• **About this task**
Only the lines of the data below from the one with "(gr_line (start 162.4711 98.6536)" through the one with "(gr_line (start 134.5311 111.3536)" are wanted. Repeat them exactly.

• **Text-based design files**
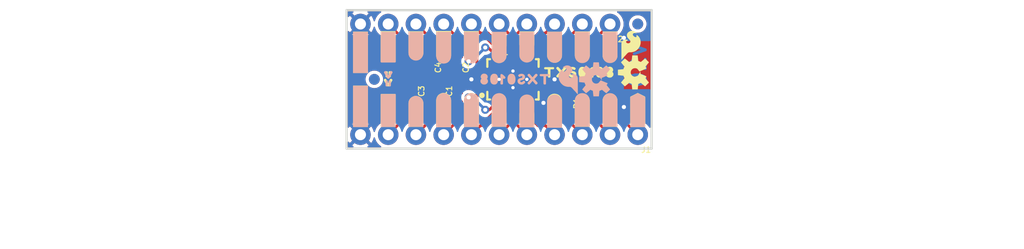
<source format=kicad_pcb>
(kicad_pcb (version 20221018) (generator pcbnew)

  (general
    (thickness 1.6)
  )

  (paper "A4")
  (layers
    (0 "F.Cu" signal)
    (31 "B.Cu" signal)
    (32 "B.Adhes" user "B.Adhesive")
    (33 "F.Adhes" user "F.Adhesive")
    (34 "B.Paste" user)
    (35 "F.Paste" user)
    (36 "B.SilkS" user "B.Silkscreen")
    (37 "F.SilkS" user "F.Silkscreen")
    (38 "B.Mask" user)
    (39 "F.Mask" user)
    (40 "Dwgs.User" user "User.Drawings")
    (41 "Cmts.User" user "User.Comments")
    (42 "Eco1.User" user "User.Eco1")
    (43 "Eco2.User" user "User.Eco2")
    (44 "Edge.Cuts" user)
    (45 "Margin" user)
    (46 "B.CrtYd" user "B.Courtyard")
    (47 "F.CrtYd" user "F.Courtyard")
    (48 "B.Fab" user)
    (49 "F.Fab" user)
    (50 "User.1" user)
    (51 "User.2" user)
    (52 "User.3" user)
    (53 "User.4" user)
    (54 "User.5" user)
    (55 "User.6" user)
    (56 "User.7" user)
    (57 "User.8" user)
    (58 "User.9" user)
  )

  (setup
    (pad_to_mask_clearance 0)
    (pcbplotparams
      (layerselection 0x00010fc_ffffffff)
      (plot_on_all_layers_selection 0x0000000_00000000)
      (disableapertmacros false)
      (usegerberextensions false)
      (usegerberattributes true)
      (usegerberadvancedattributes true)
      (creategerberjobfile true)
      (dashed_line_dash_ratio 12.000000)
      (dashed_line_gap_ratio 3.000000)
      (svgprecision 4)
      (plotframeref false)
      (viasonmask false)
      (mode 1)
      (useauxorigin false)
      (hpglpennumber 1)
      (hpglpenspeed 20)
      (hpglpendiameter 15.000000)
      (dxfpolygonmode true)
      (dxfimperialunits true)
      (dxfusepcbnewfont true)
      (psnegative false)
      (psa4output false)
      (plotreference true)
      (plotvalue true)
      (plotinvisibletext false)
      (sketchpadsonfab false)
      (subtractmaskfromsilk false)
      (outputformat 1)
      (mirror false)
      (drillshape 1)
      (scaleselection 1)
      (outputdirectory "")
    )
  )

  (net 0 "")
  (net 1 "GND")
  (net 2 "VCCA")
  (net 3 "A1")
  (net 4 "A2")
  (net 5 "A3")
  (net 6 "A4")
  (net 7 "A5")
  (net 8 "A6")
  (net 9 "A7")
  (net 10 "A8")
  (net 11 "OE")
  (net 12 "B1")
  (net 13 "B2")
  (net 14 "B3")
  (net 15 "B4")
  (net 16 "B5")
  (net 17 "B6")
  (net 18 "B7")
  (net 19 "B8")
  (net 20 "VCCB")

  (footprint "working:#A8#0" (layer "F.Cu") (at 158.6611 109.7026 90))

  (footprint "working:0603" (layer "F.Cu") (at 142.1511 103.3526 -90))

  (footprint "working:#4#6" (layer "F.Cu") (at 148.5011 102.5906 90))

  (footprint "working:#B3#0" (layer "F.Cu") (at 145.9611 103.4796 90))

  (footprint "working:0603" (layer "F.Cu") (at 154.8511 106.6546 -90))

  (footprint "working:0603" (layer "F.Cu") (at 144.6911 103.3526 -90))

  (footprint "working:#OE#0" (layer "F.Cu") (at 161.2011 109.7026 90))

  (footprint "working:#0" (layer "F.Cu") (at 138.3411 104.4702 90))

  (footprint "working:#A2#0" (layer "F.Cu") (at 143.4211 109.7026 90))

  (footprint "working:#VA#0" (layer "F.Cu") (at 138.3411 109.7026 90))

  (footprint "working:OSHW-LOGO-S" (layer "F.Cu") (at 160.9471 104.3686 90))

  (footprint "working:0603" (layer "F.Cu") (at 144.6911 106.6546 90))

  (footprint "working:#VB#0" (layer "F.Cu") (at 138.3411 103.7336 90))

  (footprint "working:#B1#0" (layer "F.Cu") (at 140.8811 103.2256 90))

  (footprint "working:TXS01080" (layer "F.Cu") (at 151.9301 104.3686))

  (footprint "working:FIDUCIAL-1X2" (layer "F.Cu") (at 161.2011 99.9236))

  (footprint "working:#A6#0" (layer "F.Cu") (at 153.5811 109.7026 90))

  (footprint "working:#A3#0" (layer "F.Cu") (at 145.9611 109.7026 90))

  (footprint "working:1X11_NO_SILK" (layer "F.Cu") (at 161.2011 110.0836 180))

  (footprint "working:VFQFN-20" (layer "F.Cu") (at 149.7711 105.0036))

  (footprint "working:#A1#0" (layer "F.Cu") (at 140.8811 109.7026 90))

  (footprint "working:0603" (layer "F.Cu") (at 142.1511 106.6546 90))

  (footprint "working:1X10_NO_SILK" (layer "F.Cu") (at 158.6611 99.9236 180))

  (footprint "working:CREATIVE_COMMONS" (layer "F.Cu") (at 123.1011 120.2436))

  (footprint "working:#A7#0" (layer "F.Cu") (at 156.1211 109.7026 90))

  (footprint "working:#B6#0" (layer "F.Cu") (at 153.5811 103.4796 90))

  (footprint "working:#B8#0" (layer "F.Cu") (at 158.6611 103.4796 90))

  (footprint "working:#4#0" (layer "F.Cu") (at 148.5011 109.7026 90))

  (footprint "working:V0" (layer "F.Cu") (at 138.4173 105.1814))

  (footprint "working:FIDUCIAL-1X2" (layer "F.Cu") (at 137.0711 105.0036))

  (footprint "working:#GND#0" (layer "F.Cu") (at 135.8011 109.7026 90))

  (footprint "working:#GND#0" (layer "F.Cu") (at 135.8011 104.7496 90))

  (footprint "working:SFE_LOGO_FLAME_.1" (layer "F.Cu") (at 160.5661 101.8286))

  (footprint "working:#5#6" (layer "F.Cu") (at 151.0411 102.4636 90))

  (footprint "working:#5#0" (layer "F.Cu") (at 151.0411 109.7026 90))

  (footprint "working:#B2#0" (layer "F.Cu") (at 143.4211 103.4796 90))

  (footprint "working:#B7#0" (layer "F.Cu") (at 156.1211 103.4796 90))

  (footprint "working:#0" (layer "B.Cu") (at 138.3411 105.3084 90))

  (footprint "working:#GND#0" (layer "B.Cu") (at 135.8011 100.3046 -90))

  (footprint "working:#A3#3" (layer "B.Cu") (at 145.9611 106.2736 -90))

  (footprint "working:#A5#5" (layer "B.Cu") (at 151.0411 106.4006 -90))

  (footprint "working:#A8#9" (layer "B.Cu") (at 158.6611 106.2736 -90))

  (footprint "working:#A1#2" (layer "B.Cu") (at 140.8811 106.5276 -90))

  (footprint "working:#GND#0" (layer "B.Cu") (at 135.8011 105.2576 -90))

  (footprint "working:#VA#0" (layer "B.Cu") (at 138.3411 106.0196 -90))

  (footprint "working:#VB#0" (layer "B.Cu") (at 138.3411 100.3046 -90))

  (footprint "working:FIDUCIAL-1X2" (layer "B.Cu") (at 161.2011 99.9236 180))

  (footprint "working:OSHW-LOGO-S" (layer "B.Cu") (at 157.3911 105.0036 -90))

  (footprint "working:#A6#6" (layer "B.Cu") (at 153.5811 106.4006 -90))

  (footprint "working:#B6#9" (layer "B.Cu") (at 153.5811 100.3046 -90))

  (footprint "working:#A4#4" (layer "B.Cu") (at 148.5011 106.2736 -90))

  (footprint "working:V0" (layer "B.Cu") (at 138.2649 104.4702 180))

  (footprint "working:#B3#9" (layer "B.Cu") (at 145.9611 100.3046 -90))

  (footprint "working:#B8#9" (layer "B.Cu") (at 158.6611 100.3046 -90))

  (footprint "working:#OE#1" (layer "B.Cu") (at 161.2011 106.2736 -90))

  (footprint "working:#B4#9" (layer "B.Cu") (at 148.5011 100.3046 -90))

  (footprint "working:FIDUCIAL-1X2" (layer "B.Cu") (at 137.0711 105.0036 180))

  (footprint "working:#B7#9" (layer "B.Cu") (at 156.1211 100.3046 -90))

  (footprint "working:#B1#9" (layer "B.Cu") (at 140.8811 100.3046 -90))

  (footprint "working:TXS01080" (layer "B.Cu") (at 153.8351 105.0036 180))

  (footprint "working:#B5#9" (layer "B.Cu") (at 151.0411 100.3046 -90))

  (footprint "working:SFE_LOGO_FLAME_.1" (layer "B.Cu") (at 154.8511 105.0036 180))

  (footprint "working:#A2#2" (layer "B.Cu") (at 143.4211 106.2736 -90))

  (footprint "working:#B2#9" (layer "B.Cu") (at 143.4211 100.3046 -90))

  (footprint "working:#A7#8" (layer "B.Cu") (at 156.1211 106.2736 -90))

  (gr_line (start 162.4711 111.3536) (end 162.4711 98.6536)
    (stroke (width 0.2032) (type solid)) (layer "Edge.Cuts") (tstamp 02a37a0e-6e72-4b21-b20c-652004eb44c5))
  (gr_line (start 162.4711 98.6536) (end 134.5311 98.6536)
    (stroke (width 0.2032) (type solid)) (layer "Edge.Cuts") (tstamp 2873b9ad-1ed7-4673-9a9a-2dfaa1d41e91))
  (gr_line (start 134.5311 98.6536) (end 134.5311 111.3536)
    (stroke (width 0.2032) (type solid)) (layer "Edge.Cuts") (tstamp 2e243ba0-f5ce-497f-9ee9-c8576853ac3e))
  (gr_line (start 134.5311 111.3536) (end 162.4711 111.3536)
    (stroke (width 0.2032) (type solid)) (layer "Edge.Cuts") (tstamp bdc1e17e-e966-4f3b-9337-a7485c3d334a))
  (gr_text "v10" (at 161.2011 103.7336 -270) (layer "B.Cu") (tstamp 650a9a7b-6b0d-4ee0-83db-3af8968f6eb3)
    (effects (font (size 1.5113 1.5113) (thickness 0.2667)) (justify mirror))
  )
  (gr_text "Dryw Wade" (at 149.7711 120.2436) (layer "F.Fab") (tstamp 43e4cc6e-37f1-4b42-9f37-737bc8616ace)
    (effects (font (size 1.63576 1.63576) (thickness 0.14224)) (justify left bottom))
  )

  (via (at 159.9311 101.1936) (size 0.7366) (drill 0.381) (layers "F.Cu" "B.Cu") (net 1) (tstamp 0898c1a2-698a-487b-a40f-ee2820b596dc))
  (via (at 159.9311 107.5436) (size 0.7366) (drill 0.381) (layers "F.Cu" "B.Cu") (net 1) (tstamp 37d32598-7583-4c83-b45e-d78e9cc07878))
  (via (at 149.7711 104.2416) (size 0.6604) (drill 0.3048) (layers "F.Cu" "B.Cu") (net 1) (tstamp 397b1936-d343-476c-9cb1-42da6fec5758))
  (via (at 153.5811 105.0036) (size 0.7366) (drill 0.381) (layers "F.Cu" "B.Cu") (net 1) (tstamp b21531ce-1b0c-4d8c-b80a-93e986a20de6))
  (via (at 152.5651 107.1626) (size 0.7366) (drill 0.381) (layers "F.Cu" "B.Cu") (net 1) (tstamp c8f7a540-b708-48de-b3ed-d32e54df4b9f))
  (via (at 151.0411 105.0036) (size 0.6604) (drill 0.3048) (layers "F.Cu" "B.Cu") (net 1) (tstamp cf46b488-51a5-4da3-9f33-84366c818d92))
  (via (at 148.5011 105.0036) (size 0.6604) (drill 0.3048) (layers "F.Cu" "B.Cu") (net 1) (tstamp e80fb53a-a556-4e38-8847-7df7fbeee467))
  (via (at 145.9611 105.0036) (size 0.7366) (drill 0.381) (layers "F.Cu" "B.Cu") (net 1) (tstamp eb8066f0-d7ec-4618-9022-80587c9e32ea))
  (via (at 149.7711 105.7656) (size 0.6604) (drill 0.3048) (layers "F.Cu" "B.Cu") (net 1) (tstamp ee43ebd1-604f-48dc-b079-fde385a77a5b))
  (segment (start 145.4921 107.5046) (end 1
... [96553 chars truncated]
</source>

• **Solution below**
  (gr_line (start 162.4711 98.6536) (end 134.5311 98.6536)
    (stroke (width 0.2032) (type solid)) (layer "Edge.Cuts") (tstamp 2873b9ad-1ed7-4673-9a9a-2dfaa1d41e91))
  (gr_line (start 134.5311 98.6536) (end 134.5311 111.3536)
    (stroke (width 0.2032) (type solid)) (layer "Edge.Cuts") (tstamp 2e243ba0-f5ce-497f-9ee9-c8576853ac3e))
  (gr_line (start 134.5311 111.3536) (end 162.4711 111.3536)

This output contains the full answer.